FIRST ISSUE: THE WHITE SUITS
An admirable first issue must, above all else, contain such matter as will compel a reader to buy the second issue. At the same time, while provoking curiosity through mysteriousness, a good first issue must avoid being so mysterious as to be cryptic or incomprehensible. And, thirdly, it should introduce the title’s principals, preferably in a way that makes us care about them. Fourth, a first issue should include a complete “episode”—that is, something should happen, a crisis of some kind, which is resolved by the end of the issue, without, at the same time, detracting from the cliffhanger aspect of the effort that will compel us to buy the next issue.
The White Suits, we are told on the inside front cover of No.1, are “mysterious killers dressed in white who savaged the Cold War Soviet underground — then disappeared. ... And now they’ve resurfaced.” That’s about all we know about the White Suits. And we don’t learn it from the pictorial portion of the book.
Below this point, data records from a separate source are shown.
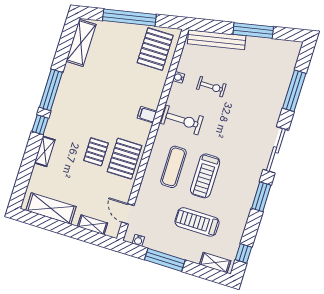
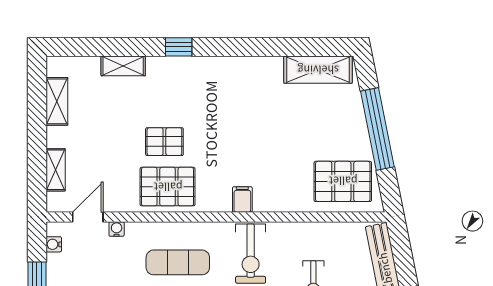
water cooler: (179, 77) -> (117, 229), moved
window: (51, 90) -> (235, 47), removed
shelving: (45, 151) -> (123, 66), moved
shelving: (51, 208) -> (57, 101), width x0.67, depth x0.75

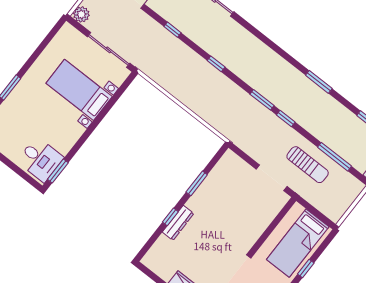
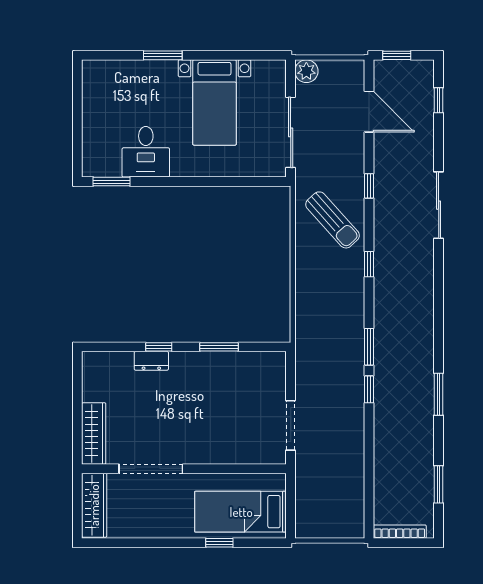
bed with nightstands: (79, 90) -> (215, 102), moved, turned 180
window: (334, 157) -> (369, 477), removed
desk: (40, 159) -> (146, 152), moved
sun lounger: (308, 165) -> (333, 220), moved, turned -42
dresser: (178, 223) -> (151, 361), width x0.70

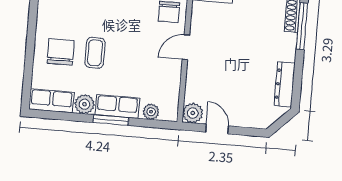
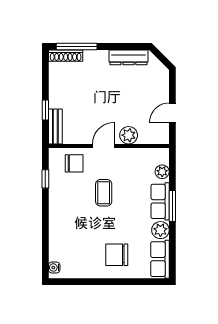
door: (186, 47) -> (103, 146), swing flipped
coffee table: (95, 53) -> (104, 193), moved, turned 90
plant: (193, 113) -> (129, 135), moved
Similarly, we also know that an FBI agent, Sarah Anderson, is on the trail of the Suits because she believes they can tell her how and why her father, a State Department official, vanished at the same time as the Suits did. The rest of this inaugural issue is jammed with murder and mayhem rendered in one of the most spectacularly energetic drawing styles I’ve seen in comics. Toby Cypress deploys an unwavering line to depict characters in a sometimes abbreviated visual shorthand — in black and white accented in red, the only color in the book. Alas, the pictures are sometimes confused however attractive they are, and the verbal content doesn’t help much.
The pictures are often, but not always, accompanied by a voice-over, utterances of a person who seems in constant pain and as perplexed as the visuals. We don’t meet Sarah by name until the end of the book, when she is talking to a man she’s tied to a chair, telling him that he is going to help her take the Suits down. He, we are told in the second issue — but not in the first — is a derelict amnesiac plagued with dreams of a former life of violence — in a suit of white. Is he a former Suit? In the first issue, however, we know only that he is probably the tortured narrator.
Because we don’t get to know either of these principals in the course of the book, the first issue fails on two counts: we don’t know them well enough to like them; and the mystery — who are the current incarnations of the White Suits and who are all those people being slaughtered and spurting blood, and who are their killers, exactly? — is far too cryptic to provoke the sort of curiosity that will make me buy the next issue.
To the extent that there is a completed episode (the function of which is to show us protagonists in action so we can assess their personalities), it is a five-page rampage followed by a two-page assassination—but we don’t know any of the characters, the living or the dying. The episode reveals nothing. Here are two of the five pages; we don’t know any of these people.
In short, the first issue of this title fails all the criteria I usually employ. But I bought the second issue anyhow because Cypress’ art is so spectacularly splattered willy nilly throughout. It’ll go on for another two issues, and by the end of the second, I’m starting to make sense of Frank Barbiere’s otherwise hit-and-miss narrative. So the first issue fails, but the second is beginning to redeem the title.